Por Nelson José de Camargo*
O ano de 20110 começou com uma série de revoltas nos países árabes do norte da África. Os protestos populares já causaram a renúncia dos ditadores da Tunísia e do Marrocos. Na Líbia, o ditador Muamar Khadafi tenta resistir no poder.
Qual a causa desses fenômenos? Seria a luta dos povos árabes por liberdade e democracia? Mas o que é democracia? Trata-se do modelo de democracia representativa predominante no mundo ocidental?
A chamada democracia ocidental burguesa não seria mais que um instrumento de dominação das massas, um sistema político destinado a impor os valores da classe dominante, a burguesia, sobre a população. Essa era a constatação dos marxistas. A liberdade estaria em substituir o modelo representativo burguês pala “ditadura do proletariado”, estado intermediário para a “sociedade sem classes” estágio ao qual a sociedade estaria inexoravelmente destinada segundo o “materialismo histórico”.

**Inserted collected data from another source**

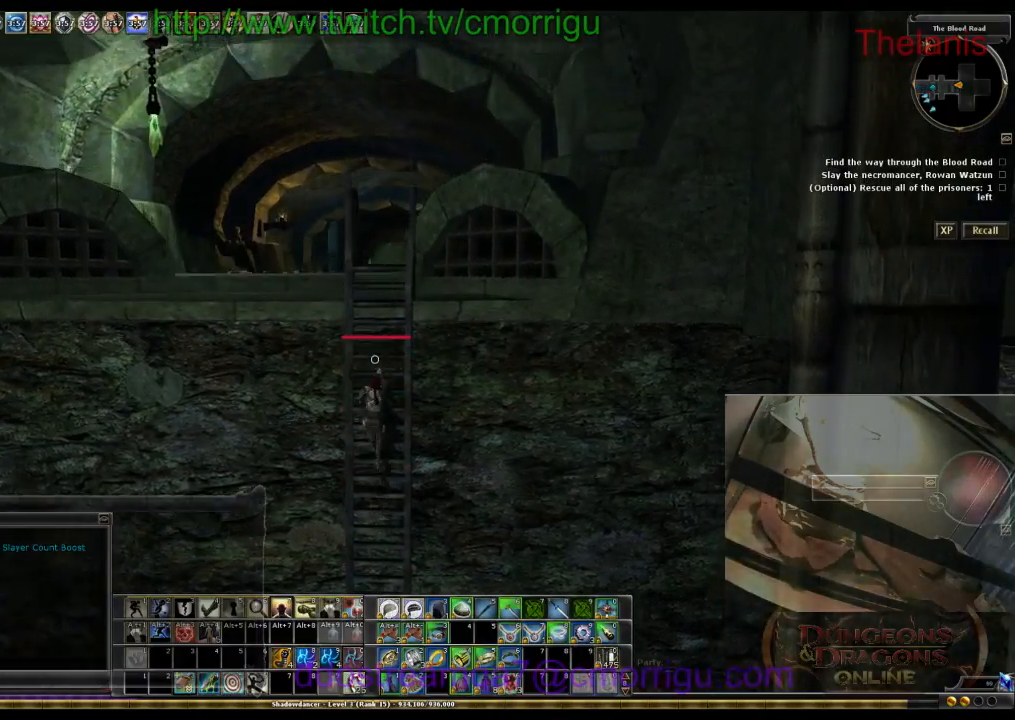
{"keys": ["w"], "events": []}
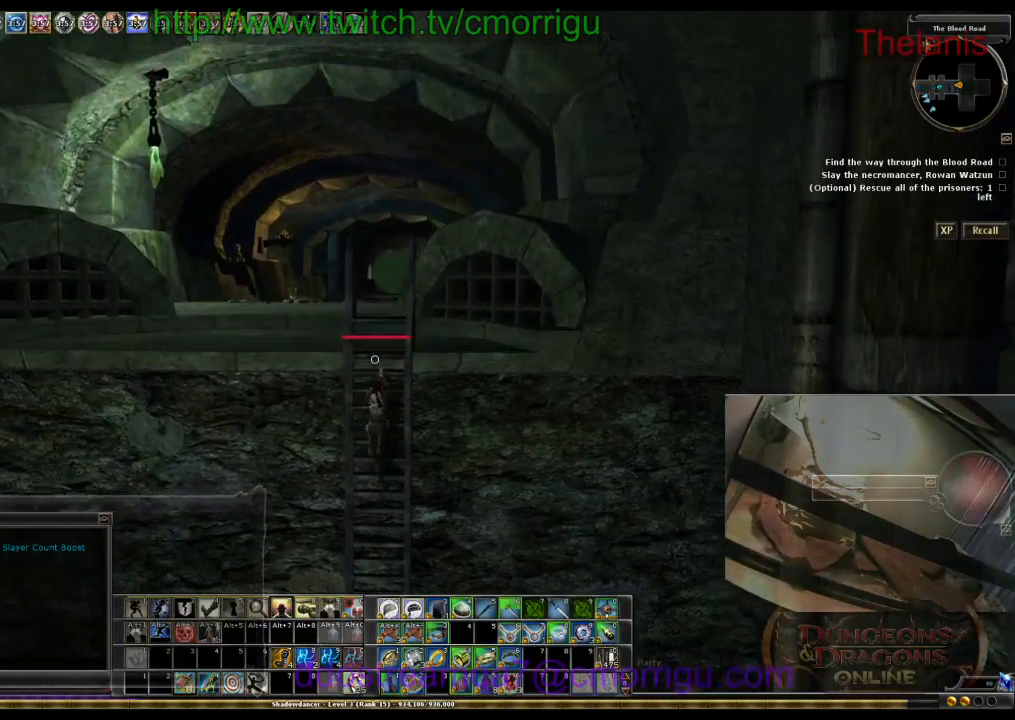
{"keys": ["w"], "events": []}
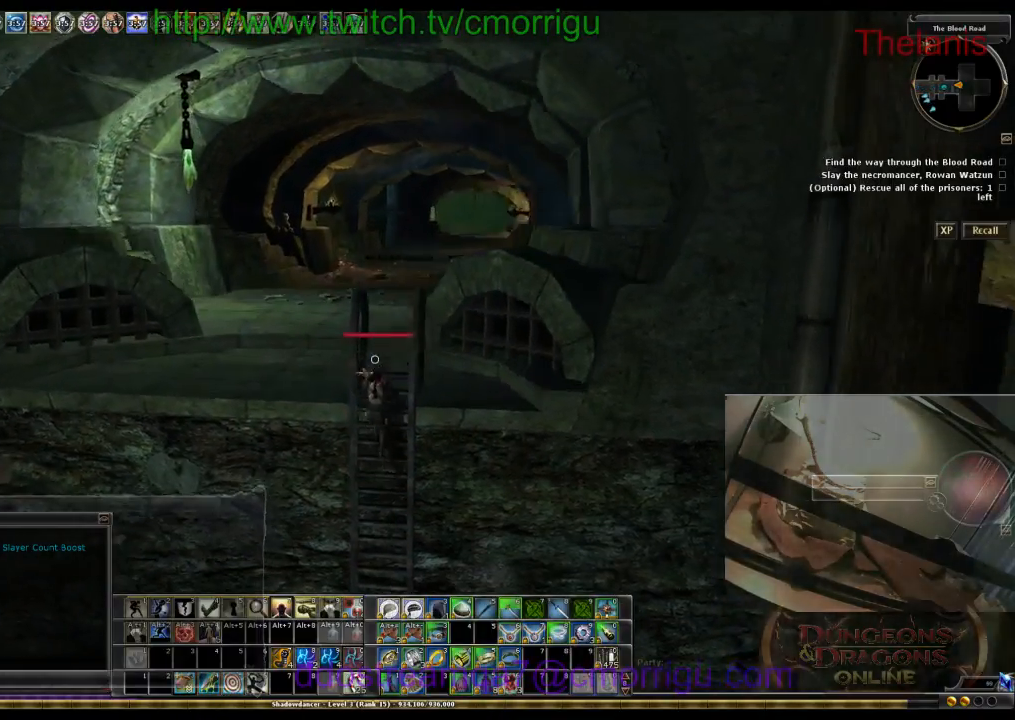
{"keys": ["w"], "events": []}
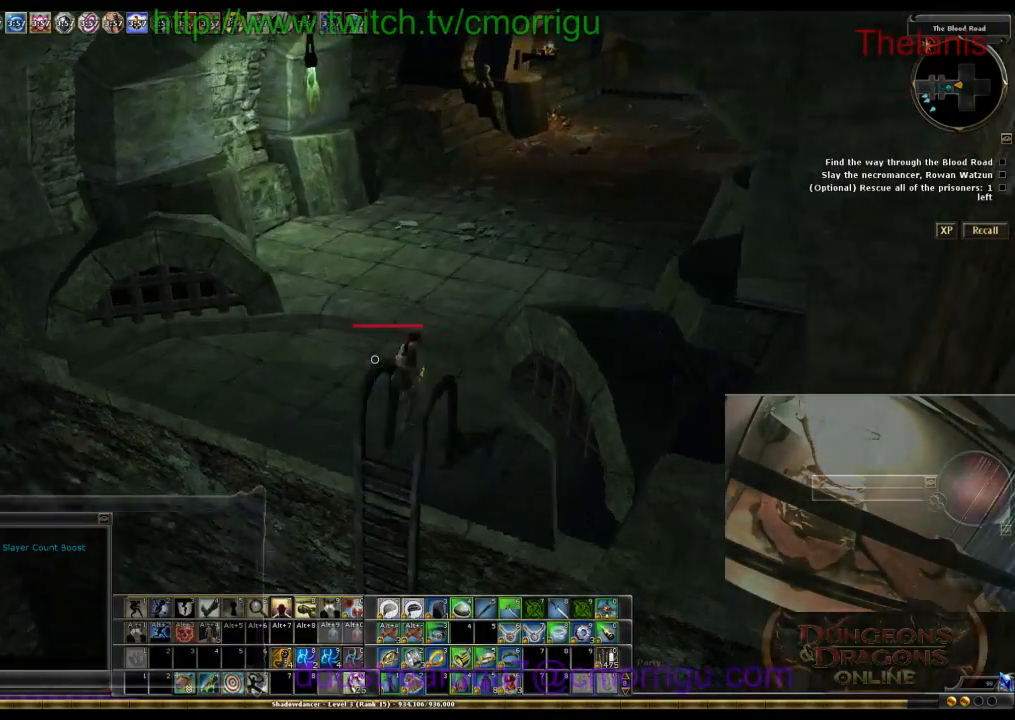
{"keys": ["d", "w"], "events": [[100, "d", "down"]]}
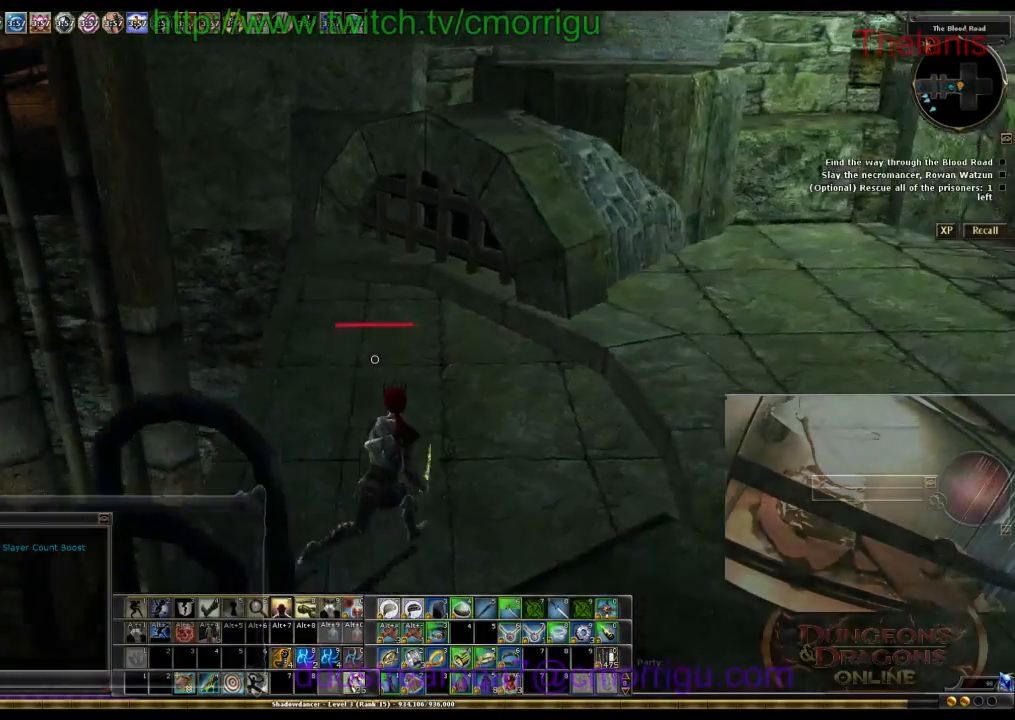
{"keys": ["w"], "events": [[167, "d", "up"]]}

O que se observou, porém, é que os regimes marxistas tornaram-se ditaduras controladas pela burocracia do “partido”. Alguns desses regimes podem ser citados entre os mais cruéis e autoritários que o mundo já viu, como o de Pol Pot no Camboja, ou mesmo a ditadura stalinista na ex-União Soviética.
Se o marxismo fracassou em sua tentativa de libertar a humanidade da exploração das classes dominantes, o que podemos realmente chamar de “democracia” no mundo atual? O capitalismo do pós-guerra, marcado sobretudo pela ingerência do Estado, não representa afinal um bloqueio às possibilidades de emancipação? Esse capitalismo, e particularmente o capitalismo de Estado (predominante sobretudo na China a nova potência mundial), bloqueia estruturalmente qualquer possibilidade de superação vitoriosa da injustiça vigente e paralisa, portanto, a ação genuinamente transformadora, como dizem Horkheimer e Adorno da Dialektik der Aufklärung.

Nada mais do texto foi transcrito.